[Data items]
=== Begin Enclosure ===
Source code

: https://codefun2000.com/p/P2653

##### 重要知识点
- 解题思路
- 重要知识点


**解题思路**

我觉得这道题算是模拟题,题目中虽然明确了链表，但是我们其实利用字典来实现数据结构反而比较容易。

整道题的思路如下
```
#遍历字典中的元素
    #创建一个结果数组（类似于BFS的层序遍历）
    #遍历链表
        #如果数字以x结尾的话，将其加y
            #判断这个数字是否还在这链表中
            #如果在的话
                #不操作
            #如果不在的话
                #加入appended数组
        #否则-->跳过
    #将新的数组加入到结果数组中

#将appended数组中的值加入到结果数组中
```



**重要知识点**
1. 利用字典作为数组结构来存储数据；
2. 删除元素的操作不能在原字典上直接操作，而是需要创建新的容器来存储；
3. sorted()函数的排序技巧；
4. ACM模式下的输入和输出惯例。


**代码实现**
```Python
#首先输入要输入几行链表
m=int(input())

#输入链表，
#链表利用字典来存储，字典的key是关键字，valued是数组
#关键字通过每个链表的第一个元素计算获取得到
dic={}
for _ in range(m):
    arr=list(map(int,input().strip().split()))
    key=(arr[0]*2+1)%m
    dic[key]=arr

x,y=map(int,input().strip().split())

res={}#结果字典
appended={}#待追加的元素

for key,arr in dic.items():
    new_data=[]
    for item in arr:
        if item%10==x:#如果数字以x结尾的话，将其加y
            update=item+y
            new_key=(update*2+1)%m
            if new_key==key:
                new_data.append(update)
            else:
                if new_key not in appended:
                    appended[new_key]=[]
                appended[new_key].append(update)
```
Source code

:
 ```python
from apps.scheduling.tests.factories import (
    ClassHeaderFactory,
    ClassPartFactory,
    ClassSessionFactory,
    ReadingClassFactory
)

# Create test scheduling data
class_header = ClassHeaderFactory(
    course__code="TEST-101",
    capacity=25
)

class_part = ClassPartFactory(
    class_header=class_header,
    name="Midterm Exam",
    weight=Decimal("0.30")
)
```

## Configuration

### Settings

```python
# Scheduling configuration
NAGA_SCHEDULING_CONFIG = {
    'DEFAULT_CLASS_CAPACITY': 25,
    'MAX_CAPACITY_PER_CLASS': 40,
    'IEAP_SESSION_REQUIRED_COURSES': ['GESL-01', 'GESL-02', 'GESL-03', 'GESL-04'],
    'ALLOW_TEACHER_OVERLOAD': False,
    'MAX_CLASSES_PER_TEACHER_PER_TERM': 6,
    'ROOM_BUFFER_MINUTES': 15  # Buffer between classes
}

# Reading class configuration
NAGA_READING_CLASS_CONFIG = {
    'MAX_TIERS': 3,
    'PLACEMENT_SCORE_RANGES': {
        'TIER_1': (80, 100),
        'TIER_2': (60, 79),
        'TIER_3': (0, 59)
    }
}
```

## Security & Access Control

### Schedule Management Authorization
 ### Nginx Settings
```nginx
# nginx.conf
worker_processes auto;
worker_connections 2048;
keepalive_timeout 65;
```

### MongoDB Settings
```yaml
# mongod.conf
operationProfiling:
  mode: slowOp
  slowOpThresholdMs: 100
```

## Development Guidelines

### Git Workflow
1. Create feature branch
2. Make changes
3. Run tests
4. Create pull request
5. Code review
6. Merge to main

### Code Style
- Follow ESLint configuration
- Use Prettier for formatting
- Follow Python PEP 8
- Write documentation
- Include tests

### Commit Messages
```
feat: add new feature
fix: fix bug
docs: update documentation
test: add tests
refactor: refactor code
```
=== End Enclosure ===
> **The problem**
Scan the records above for the word "input". Show each line in which it appears.

> **Task result**
m=int(input())
    arr=list(map(int,input().strip().split()))
x,y=map(int,input().strip().split())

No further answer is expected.